◆ Work instruction ◆
Please write out the entire listing below exactly, excluding its pictures.

◆ Input for this task ◆
----------
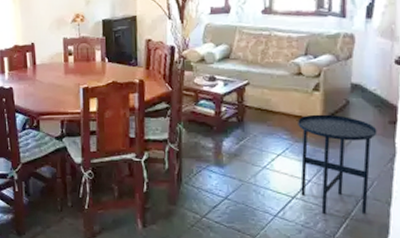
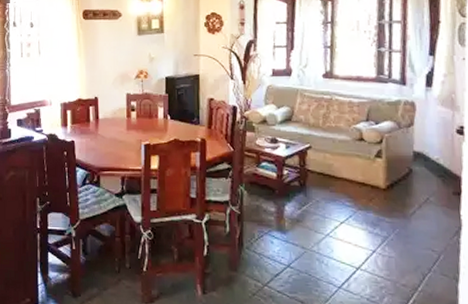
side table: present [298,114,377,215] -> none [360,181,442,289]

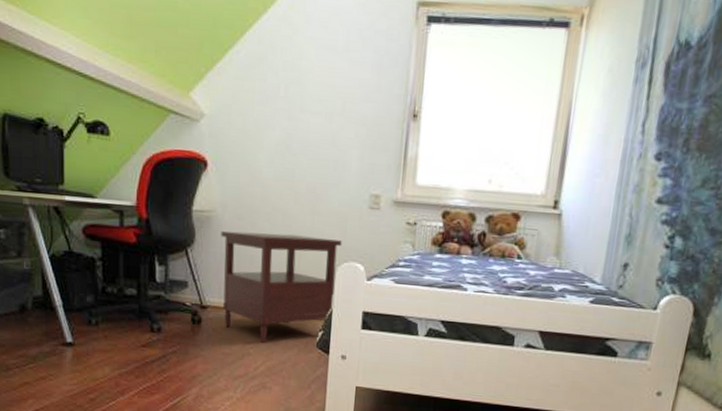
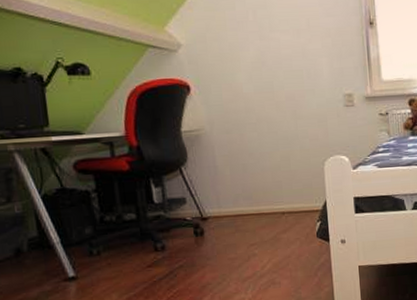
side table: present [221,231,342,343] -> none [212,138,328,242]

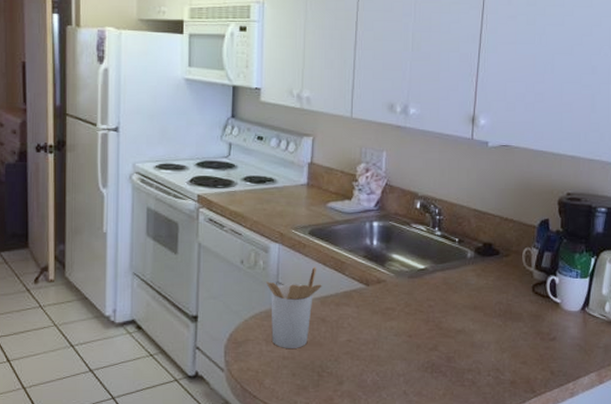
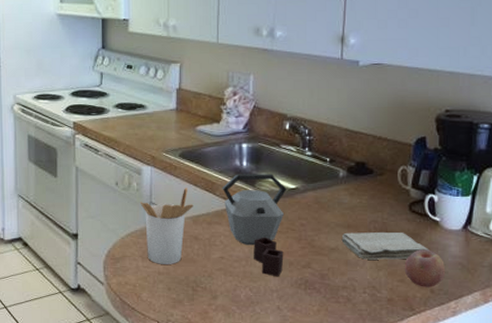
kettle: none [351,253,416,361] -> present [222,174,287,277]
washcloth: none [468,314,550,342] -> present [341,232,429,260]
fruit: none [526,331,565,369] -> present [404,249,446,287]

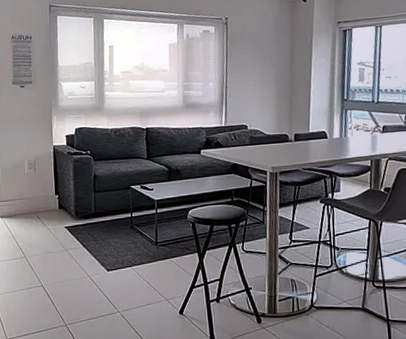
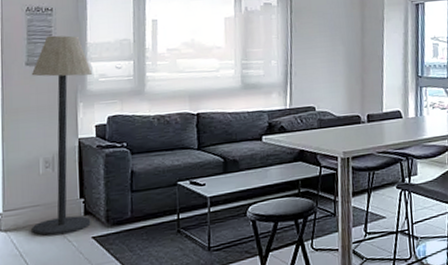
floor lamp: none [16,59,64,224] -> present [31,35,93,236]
----------
◆ Solution to this task ◆
side table: present [298,114,377,215] -> none [360,181,442,289]

side table: present [221,231,342,343] -> none [212,138,328,242]

kettle: none [351,253,416,361] -> present [222,174,287,277]
washcloth: none [468,314,550,342] -> present [341,232,429,260]
fruit: none [526,331,565,369] -> present [404,249,446,287]

floor lamp: none [16,59,64,224] -> present [31,35,93,236]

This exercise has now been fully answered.